California housing affordability craters
August 9, 2017
• Higher prices and tight inventory drag market down
• Buyers now need twice the income to purchase a median-priced home than five years ago
Just 29 percent of California households could afford to buy the $553,260 median-priced home in the second quarter of 2017, down from 32 percent in first-quarter 2017 and down from 31 percent in second-quarter 2016, according to a new report Wednesday from the California Association of Realtors.
A minimum annual income of $110,890 was needed to make monthly payments of $2,770, including principal, interest, and taxes on a 30-year fixed-rate mortgage at a 4.09 percent interest rate.
Thirty-eight percent of homebuyers were able to purchase the $443,400 median-priced condo or townhome. An annual income of $88,870 was required to make a monthly payment of $2,220.
This is the 17th consecutive quarter that the index has been below 40 percent and the lowest since third-quarter 2015. California’s housing affordability index hit a peak of 56 percent in the first quarter of 2012.
For its index, CAR measures the percentage of all households that can afford to purchase a median-priced, single-family home in California. CAR also reports affordability indices for regions and select counties within the state. The Index is considered the most fundamental measure of housing well-being for home buyers in the state.
The monthly payment, including taxes and insurance on a 30-year, fixed-rate loan, would be $2,770, assuming a 20 percent down payment and an effective composite interest rate of 4.09 percent. The effective composite interest rate in first-quarter 2017 was 4.36 percent and 3.85 percent in the second quarter of 2016.

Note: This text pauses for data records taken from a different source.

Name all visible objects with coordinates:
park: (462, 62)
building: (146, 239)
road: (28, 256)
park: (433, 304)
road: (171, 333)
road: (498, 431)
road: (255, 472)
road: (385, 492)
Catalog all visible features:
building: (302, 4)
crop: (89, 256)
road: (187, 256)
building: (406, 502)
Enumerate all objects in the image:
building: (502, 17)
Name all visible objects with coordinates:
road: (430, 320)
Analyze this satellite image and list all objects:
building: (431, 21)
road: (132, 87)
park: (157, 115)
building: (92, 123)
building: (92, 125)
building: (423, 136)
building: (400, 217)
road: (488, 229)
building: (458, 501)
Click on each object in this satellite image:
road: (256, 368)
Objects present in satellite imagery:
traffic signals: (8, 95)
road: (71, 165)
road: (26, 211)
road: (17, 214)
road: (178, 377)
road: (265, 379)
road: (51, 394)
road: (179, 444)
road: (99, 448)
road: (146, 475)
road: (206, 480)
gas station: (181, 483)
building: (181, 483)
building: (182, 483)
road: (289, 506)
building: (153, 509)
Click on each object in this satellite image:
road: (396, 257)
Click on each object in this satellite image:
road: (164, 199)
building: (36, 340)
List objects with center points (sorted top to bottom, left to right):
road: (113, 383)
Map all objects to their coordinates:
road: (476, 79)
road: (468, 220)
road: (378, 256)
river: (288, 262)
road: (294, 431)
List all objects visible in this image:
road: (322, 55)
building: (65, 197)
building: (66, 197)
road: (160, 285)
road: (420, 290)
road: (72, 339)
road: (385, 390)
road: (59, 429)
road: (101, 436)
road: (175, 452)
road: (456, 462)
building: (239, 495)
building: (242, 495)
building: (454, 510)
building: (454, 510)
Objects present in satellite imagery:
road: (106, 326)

Home prices have nearly doubled since affordability reached its highest level five years ago, and compared to then, home buyers now need twice the income to purchase a median-priced home. In the first quarter of 2012, buyers statewide needed a minimum annual income of $56,320 to purchase a home that was priced $279,190.
And in the San Francisco Bay Area, a home buyer needed a minimum annual income of $90,370 to purchase a $447,970 priced home just five years ago. Compare that to the current minimum income of $179,390 needed to purchase an $895,000 priced home now.
Condos and townhomes also were less affordable in second-quarter 2017 compared to the previous quarter. Thirty-eight percent of California households earned the minimum income to qualify for the purchase of a $443,400 median-priced condominium/townhome in the second quarter of 2017, and an annual income of $88,870 was required to make monthly payments of $2,220. Forty percent of households could afford to purchase the $414,840 priced condo or townhome in first-quarter 2017.
Other highlights from the report include:
• Compared to affordability in first-quarter 2017, only six of 43 counties tracked posted an improvement in housing affordability (Napa, Santa Barbara, San Benito, Mariposa/Tuolumne, Mendocino, and Sutter), 29 experienced a decline (Alameda, Contra Costa, Marin, San Francisco, San Mateo, Santa Clara, Solano, Los Angeles, San Bernardino, San Diego, Ventura, Monterey, Fresno, Kern, Kings, Madera, Merced, Placer, Sacramento, San Joaquin, Stanislaus, Amador, Butte, El Dorado, Lake, Mendocino, Shasta, Yolo, Yuba), and eight were unchanged (Sonoma, Orange, Riverside, San Luis Obispo, Santa Cruz, Tulare, Humboldt, and Sutter).
During the second quarter of 2017, the most affordable counties in California were Tehama (57 percent), Kern (54 percent), Sutter, (53 percent), Kings and Tulare (both at 52 percent).
San Francisco (12 percent), San Mateo (14 percent), and Santa Barbara (16 percent), Santa Clara and Santa Cruz (both at 17 percent) counties were the least affordable areas in the state.